----- Text section -----

Observations placeholder
Arthur, James D - 01 Experience
Identifier
011312
Type of Spiritual Experience
Background
The observation shows two essential aspects of the experience – the first is that salvia does not necessarily cause sedation or loss of touch with the physical world and second that it appears to get you in contact with other ‘beings’ - whether these are bodied souls, disembodied souls or demons or intelligences or just ‘beings’.
The next aspect is that it takes some while before you either get through to these presences or for that matter get beyond experiences that are composer created scenarios – waking dreams in effect. I have come across many users who never get beyond the waking/lucid dream-like state and are constantly presented with scenarios that appear to be manufactured lessons and nothing more…………..
A description of the experience
Salvia Divinorum – J D Arthur
During these trials, I never felt overwhelmed by the experience and never lost touch with consensual reality. I felt that at any point I could open my eyes and stand up, essentially dispelling the visions that were, though palpable, tenuous. One thing, however, seemed a bit different with salvia. From my first experiences, there was a strange, underlying sense of what I can only describe as 'presences." It was as if, on some level, I was not alone.
There seemed to be a surrounding aura of what might be termed "personalness," which was oddly comforting despite its foreignness. At first, it emerged as a feeling of being hurried, as if someone were waiting for me while I held the tincture in my mouth. This was an odd feeling, since there was no reason for haste. I thought that it was perhaps a reaction to timing myself for the duration of the twelve minutes. As time went on, however, it began to feel as if there were actually people awaiting my "arrival." During this time, I never "saw" anyone; rather, my visitors were more in the realm of feeling on a level that was just below the threshold of awareness.............
Smoked salvia was anything but pleasant. The vignettes could range from the mundane to the nauseatingly bizarre. Again there were presences, but more nagging and disorienting.

----- Listed records -----

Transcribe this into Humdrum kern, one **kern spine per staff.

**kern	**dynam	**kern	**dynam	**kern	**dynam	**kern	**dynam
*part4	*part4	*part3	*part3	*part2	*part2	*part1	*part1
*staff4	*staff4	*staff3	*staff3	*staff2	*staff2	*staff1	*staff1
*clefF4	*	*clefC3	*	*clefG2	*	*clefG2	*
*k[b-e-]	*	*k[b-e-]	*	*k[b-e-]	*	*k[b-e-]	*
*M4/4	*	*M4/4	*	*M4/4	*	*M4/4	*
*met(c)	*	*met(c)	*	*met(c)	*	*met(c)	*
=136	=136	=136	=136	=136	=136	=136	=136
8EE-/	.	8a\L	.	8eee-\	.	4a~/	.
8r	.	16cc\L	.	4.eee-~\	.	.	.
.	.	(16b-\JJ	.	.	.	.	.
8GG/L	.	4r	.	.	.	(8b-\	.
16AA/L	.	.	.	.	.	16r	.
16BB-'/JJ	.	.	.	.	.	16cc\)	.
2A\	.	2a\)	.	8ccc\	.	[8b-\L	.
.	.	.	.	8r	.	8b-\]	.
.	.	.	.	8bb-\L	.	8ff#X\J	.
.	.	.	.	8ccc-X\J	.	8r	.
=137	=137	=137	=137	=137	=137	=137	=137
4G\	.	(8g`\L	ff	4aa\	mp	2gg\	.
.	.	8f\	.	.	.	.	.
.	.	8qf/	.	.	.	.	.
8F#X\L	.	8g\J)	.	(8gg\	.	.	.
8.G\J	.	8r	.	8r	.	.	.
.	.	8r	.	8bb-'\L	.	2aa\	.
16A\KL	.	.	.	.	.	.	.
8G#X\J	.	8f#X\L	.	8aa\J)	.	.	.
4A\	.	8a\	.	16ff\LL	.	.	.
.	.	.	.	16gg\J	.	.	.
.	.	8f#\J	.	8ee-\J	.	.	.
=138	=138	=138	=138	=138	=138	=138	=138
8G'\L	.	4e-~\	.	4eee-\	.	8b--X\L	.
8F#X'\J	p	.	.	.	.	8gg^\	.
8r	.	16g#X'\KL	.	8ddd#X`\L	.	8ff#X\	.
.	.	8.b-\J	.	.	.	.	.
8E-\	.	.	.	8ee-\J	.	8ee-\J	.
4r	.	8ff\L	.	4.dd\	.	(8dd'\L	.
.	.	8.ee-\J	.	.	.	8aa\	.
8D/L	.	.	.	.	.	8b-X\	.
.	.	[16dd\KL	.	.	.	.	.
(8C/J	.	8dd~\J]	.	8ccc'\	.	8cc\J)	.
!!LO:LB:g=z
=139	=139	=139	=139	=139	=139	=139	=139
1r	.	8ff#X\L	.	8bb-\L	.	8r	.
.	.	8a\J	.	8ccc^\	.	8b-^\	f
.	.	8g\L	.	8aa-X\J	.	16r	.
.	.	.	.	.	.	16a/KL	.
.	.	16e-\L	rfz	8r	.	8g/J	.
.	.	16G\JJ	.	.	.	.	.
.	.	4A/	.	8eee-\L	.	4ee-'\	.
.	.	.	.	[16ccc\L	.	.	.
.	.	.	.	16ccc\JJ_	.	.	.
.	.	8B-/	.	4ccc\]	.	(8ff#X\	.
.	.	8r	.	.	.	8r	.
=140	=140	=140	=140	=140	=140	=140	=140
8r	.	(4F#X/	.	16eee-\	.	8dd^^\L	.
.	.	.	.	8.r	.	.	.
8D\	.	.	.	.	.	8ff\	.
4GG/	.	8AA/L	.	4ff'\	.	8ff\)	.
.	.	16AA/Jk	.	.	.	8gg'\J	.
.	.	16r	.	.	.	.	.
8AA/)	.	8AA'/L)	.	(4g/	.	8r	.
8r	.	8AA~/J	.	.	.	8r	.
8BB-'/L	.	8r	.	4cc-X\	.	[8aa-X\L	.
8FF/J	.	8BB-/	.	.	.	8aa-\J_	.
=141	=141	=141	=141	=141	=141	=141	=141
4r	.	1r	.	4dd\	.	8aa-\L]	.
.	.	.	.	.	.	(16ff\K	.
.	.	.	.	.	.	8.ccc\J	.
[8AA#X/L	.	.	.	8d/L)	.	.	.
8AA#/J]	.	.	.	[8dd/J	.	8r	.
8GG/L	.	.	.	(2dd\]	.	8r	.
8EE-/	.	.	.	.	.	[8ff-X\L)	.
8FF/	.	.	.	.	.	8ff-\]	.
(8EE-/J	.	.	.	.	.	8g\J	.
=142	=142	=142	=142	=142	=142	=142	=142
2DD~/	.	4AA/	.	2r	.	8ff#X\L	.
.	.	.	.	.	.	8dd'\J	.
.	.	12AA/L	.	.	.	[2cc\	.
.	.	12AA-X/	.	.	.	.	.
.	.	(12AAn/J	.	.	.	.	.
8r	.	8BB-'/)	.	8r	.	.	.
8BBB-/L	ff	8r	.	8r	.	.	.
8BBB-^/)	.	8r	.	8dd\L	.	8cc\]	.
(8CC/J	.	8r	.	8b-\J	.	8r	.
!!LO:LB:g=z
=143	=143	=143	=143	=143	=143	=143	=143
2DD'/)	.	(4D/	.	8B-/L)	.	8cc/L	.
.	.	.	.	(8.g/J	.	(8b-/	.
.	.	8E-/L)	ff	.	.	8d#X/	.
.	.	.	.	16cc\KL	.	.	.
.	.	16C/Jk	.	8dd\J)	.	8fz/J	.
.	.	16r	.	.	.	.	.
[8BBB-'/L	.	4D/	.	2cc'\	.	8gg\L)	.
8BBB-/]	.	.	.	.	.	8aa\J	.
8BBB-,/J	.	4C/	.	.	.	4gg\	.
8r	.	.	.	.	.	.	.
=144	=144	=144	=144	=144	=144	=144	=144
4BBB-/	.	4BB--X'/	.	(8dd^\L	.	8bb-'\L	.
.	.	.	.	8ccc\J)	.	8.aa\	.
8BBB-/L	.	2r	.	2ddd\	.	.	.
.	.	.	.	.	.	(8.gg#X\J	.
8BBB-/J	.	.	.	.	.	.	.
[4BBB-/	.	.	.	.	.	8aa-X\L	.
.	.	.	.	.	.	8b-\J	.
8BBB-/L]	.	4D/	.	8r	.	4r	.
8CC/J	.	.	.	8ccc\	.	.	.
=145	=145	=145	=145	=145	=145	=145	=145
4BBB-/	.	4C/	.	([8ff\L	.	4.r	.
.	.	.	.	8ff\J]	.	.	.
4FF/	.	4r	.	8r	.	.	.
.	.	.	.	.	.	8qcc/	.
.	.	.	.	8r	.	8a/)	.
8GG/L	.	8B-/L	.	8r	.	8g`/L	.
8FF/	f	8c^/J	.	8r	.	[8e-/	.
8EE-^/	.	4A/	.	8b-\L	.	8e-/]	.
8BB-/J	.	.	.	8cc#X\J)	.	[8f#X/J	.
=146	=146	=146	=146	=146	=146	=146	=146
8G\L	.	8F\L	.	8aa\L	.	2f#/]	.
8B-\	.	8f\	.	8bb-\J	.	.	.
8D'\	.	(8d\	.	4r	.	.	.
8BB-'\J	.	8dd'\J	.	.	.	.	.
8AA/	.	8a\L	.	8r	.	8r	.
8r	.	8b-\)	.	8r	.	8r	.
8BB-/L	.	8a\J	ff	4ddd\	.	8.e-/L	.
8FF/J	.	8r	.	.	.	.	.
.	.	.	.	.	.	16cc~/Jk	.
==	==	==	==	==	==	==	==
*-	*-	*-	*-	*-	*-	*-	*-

-----

Required action A:
Repeat the salvia account from the words that include "The next aspect" through "was not alone.", swapping "visions" for "images".
Required action B:
Write the next part of the salvia account, picking up after its final sentence.
None of the rows are needed here.

Result A:
The next aspect is that it takes some while before you either get through to these presences or for that matter get beyond experiences that are composer created scenarios – waking dreams in effect. I have come across many users who never get beyond the waking/lucid dream-like state and are constantly presented with scenarios that appear to be manufactured lessons and nothing more…………..
A description of the experience
Salvia Divinorum – J D Arthur
During these trials, I never felt overwhelmed by the experience and never lost touch with consensual reality. I felt that at any point I could open my eyes and stand up, essentially dispelling the images that were, though palpable, tenuous. One thing, however, seemed a bit different with salvia. From my first experiences, there was a strange, underlying sense of what I can only describe as 'presences." It was as if, on some level, I was not alone.

Result B:
The visions, in my case, were meaningless, repulsive images from the '40s and '50s. Cartoon characters, crooning trios from the '40s, roller-skating carhops – all made their appearance in a maddening swirl of nonsense. To make matters worse, it became apparent that this was not a controllable situation. I was being sucked into this cacophonous vortex, while trying desperately to hold on to my sanity. Thankfully, the experience was fairly short lived, lasting only four or five minutes, but leaving me with a profound sense of relief that I had escaped this whirl of madness unscathed.
For the first time in my life, I'd felt that my mind was no longer under my command and that the power to control such a state was beyond my grasp. Salvia was unlike any other mind-altering substance I'd ever experienced. Besides its frightening grasp on the mind, it also seemed devoid of the types of emotional richness I'd experienced with hallucinogens in the past. How could absurd visions of roller-skating carhops possibly be of any use for spiritual exploration?
The visions themselves seemed odd, since I had no choice but to conclude that they were images from some deep, unknown region of my own psyche; their arbitrary, cartoonish nature seemed foreign to my own life and actually felt as if they were being "presented" to me, rather than being revealed from within some part of myself.